**** INPUT DATA ****

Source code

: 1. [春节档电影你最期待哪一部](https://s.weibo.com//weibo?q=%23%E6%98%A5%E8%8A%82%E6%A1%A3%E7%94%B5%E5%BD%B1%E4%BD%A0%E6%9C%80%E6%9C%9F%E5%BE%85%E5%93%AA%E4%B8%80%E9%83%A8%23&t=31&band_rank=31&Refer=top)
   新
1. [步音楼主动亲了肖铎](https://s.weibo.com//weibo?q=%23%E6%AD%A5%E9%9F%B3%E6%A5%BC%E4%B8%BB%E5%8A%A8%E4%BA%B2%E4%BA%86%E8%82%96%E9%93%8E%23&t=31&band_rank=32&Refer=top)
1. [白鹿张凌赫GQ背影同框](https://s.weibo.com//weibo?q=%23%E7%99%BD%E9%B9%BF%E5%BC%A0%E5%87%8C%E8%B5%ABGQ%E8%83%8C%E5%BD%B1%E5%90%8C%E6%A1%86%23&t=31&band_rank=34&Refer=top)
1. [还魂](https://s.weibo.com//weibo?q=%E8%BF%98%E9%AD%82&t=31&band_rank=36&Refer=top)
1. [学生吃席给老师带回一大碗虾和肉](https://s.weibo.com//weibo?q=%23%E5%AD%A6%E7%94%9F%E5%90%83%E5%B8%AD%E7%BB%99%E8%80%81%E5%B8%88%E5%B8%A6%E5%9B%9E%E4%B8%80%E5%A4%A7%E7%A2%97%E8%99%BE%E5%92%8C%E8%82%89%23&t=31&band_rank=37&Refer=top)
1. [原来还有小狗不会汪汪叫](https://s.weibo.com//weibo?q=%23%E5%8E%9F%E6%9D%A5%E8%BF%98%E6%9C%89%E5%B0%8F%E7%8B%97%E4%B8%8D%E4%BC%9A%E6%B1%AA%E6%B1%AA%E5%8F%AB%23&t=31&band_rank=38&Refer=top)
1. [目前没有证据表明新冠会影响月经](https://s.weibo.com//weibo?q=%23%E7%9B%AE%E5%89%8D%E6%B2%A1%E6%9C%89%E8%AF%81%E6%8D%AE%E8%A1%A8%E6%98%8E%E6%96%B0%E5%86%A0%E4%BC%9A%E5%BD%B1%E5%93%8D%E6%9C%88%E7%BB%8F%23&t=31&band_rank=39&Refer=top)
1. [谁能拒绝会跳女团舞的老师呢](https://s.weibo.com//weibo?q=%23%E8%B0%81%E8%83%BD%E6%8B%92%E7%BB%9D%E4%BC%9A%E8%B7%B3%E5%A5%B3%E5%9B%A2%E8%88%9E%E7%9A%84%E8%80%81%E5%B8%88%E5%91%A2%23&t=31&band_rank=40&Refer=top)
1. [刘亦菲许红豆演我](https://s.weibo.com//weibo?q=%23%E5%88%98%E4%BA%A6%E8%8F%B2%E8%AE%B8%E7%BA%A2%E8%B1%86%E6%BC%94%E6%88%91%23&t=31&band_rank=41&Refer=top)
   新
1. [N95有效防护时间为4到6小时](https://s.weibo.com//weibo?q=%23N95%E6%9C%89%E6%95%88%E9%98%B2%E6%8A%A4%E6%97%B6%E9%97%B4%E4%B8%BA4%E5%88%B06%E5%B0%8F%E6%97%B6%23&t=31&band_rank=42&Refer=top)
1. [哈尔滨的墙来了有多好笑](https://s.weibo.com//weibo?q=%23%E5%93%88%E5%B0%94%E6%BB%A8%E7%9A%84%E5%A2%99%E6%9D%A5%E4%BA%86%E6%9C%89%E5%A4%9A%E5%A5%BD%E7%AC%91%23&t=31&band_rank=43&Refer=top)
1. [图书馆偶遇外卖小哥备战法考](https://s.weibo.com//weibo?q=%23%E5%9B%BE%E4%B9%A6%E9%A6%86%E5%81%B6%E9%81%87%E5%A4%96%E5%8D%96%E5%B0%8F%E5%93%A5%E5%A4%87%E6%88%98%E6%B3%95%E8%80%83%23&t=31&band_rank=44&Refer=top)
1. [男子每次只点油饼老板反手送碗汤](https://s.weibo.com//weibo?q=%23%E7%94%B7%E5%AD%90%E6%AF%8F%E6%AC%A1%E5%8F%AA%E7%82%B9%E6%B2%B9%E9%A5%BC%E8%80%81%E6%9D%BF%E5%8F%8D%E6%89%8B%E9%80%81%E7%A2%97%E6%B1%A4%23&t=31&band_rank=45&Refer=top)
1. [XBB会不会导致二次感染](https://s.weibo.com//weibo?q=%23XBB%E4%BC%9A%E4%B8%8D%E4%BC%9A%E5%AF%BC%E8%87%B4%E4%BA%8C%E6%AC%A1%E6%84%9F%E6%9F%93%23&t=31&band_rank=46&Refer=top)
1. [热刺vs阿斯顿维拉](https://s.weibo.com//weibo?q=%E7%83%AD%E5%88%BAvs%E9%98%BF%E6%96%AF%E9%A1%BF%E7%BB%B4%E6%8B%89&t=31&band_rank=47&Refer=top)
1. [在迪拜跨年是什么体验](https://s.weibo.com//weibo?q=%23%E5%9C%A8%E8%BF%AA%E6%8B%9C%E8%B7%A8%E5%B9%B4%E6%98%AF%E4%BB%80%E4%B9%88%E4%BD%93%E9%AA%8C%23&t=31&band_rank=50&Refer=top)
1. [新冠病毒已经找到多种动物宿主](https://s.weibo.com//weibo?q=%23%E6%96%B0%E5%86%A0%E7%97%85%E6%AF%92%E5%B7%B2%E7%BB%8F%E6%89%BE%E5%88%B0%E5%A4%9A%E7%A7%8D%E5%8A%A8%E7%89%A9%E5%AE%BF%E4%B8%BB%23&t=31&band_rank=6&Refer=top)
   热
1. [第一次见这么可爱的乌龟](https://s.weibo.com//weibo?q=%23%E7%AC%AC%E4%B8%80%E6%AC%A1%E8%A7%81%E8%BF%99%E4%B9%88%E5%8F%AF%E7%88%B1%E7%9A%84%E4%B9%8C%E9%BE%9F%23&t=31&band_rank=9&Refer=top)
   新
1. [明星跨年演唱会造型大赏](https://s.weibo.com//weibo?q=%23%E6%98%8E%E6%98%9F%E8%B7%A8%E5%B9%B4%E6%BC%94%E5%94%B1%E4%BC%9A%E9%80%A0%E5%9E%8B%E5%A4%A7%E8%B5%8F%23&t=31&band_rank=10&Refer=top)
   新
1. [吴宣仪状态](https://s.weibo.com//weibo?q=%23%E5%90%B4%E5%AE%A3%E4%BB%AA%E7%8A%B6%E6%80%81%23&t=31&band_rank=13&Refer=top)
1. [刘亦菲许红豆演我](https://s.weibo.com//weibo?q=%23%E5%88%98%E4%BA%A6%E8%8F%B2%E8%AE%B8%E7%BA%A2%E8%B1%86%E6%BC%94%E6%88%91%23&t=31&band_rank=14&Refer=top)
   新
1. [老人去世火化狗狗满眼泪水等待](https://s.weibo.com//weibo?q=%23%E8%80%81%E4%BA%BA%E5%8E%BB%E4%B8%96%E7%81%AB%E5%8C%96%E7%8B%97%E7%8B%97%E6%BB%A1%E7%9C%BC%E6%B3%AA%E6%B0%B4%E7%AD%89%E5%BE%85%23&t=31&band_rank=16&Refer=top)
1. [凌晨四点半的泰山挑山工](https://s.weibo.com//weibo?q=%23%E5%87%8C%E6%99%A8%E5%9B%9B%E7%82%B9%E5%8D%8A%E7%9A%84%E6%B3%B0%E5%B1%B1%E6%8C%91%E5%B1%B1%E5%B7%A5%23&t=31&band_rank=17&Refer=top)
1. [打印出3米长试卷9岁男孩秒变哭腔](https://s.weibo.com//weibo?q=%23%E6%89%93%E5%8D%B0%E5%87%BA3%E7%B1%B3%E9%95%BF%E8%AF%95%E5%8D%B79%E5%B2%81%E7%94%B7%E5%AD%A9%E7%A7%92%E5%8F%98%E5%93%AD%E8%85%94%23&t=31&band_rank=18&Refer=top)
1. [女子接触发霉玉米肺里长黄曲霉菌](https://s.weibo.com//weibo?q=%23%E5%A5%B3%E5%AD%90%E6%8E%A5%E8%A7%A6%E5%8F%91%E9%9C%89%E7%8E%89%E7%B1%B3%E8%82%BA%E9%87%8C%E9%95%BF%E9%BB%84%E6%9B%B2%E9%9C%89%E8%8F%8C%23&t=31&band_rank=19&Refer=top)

****

§ EXERCISE AIM
Report every line of the records above that contains the string "刘亦菲许红豆演我", matching case exactly.

§ ANSWER BOX
1. [刘亦菲许红豆演我](https://s.weibo.com//weibo?q=%23%E5%88%98%E4%BA%A6%E8%8F%B2%E8%AE%B8%E7%BA%A2%E8%B1%86%E6%BC%94%E6%88%91%23&t=31&band_rank=41&Refer=top)
1. [刘亦菲许红豆演我](https://s.weibo.com//weibo?q=%23%E5%88%98%E4%BA%A6%E8%8F%B2%E8%AE%B8%E7%BA%A2%E8%B1%86%E6%BC%94%E6%88%91%23&t=31&band_rank=14&Refer=top)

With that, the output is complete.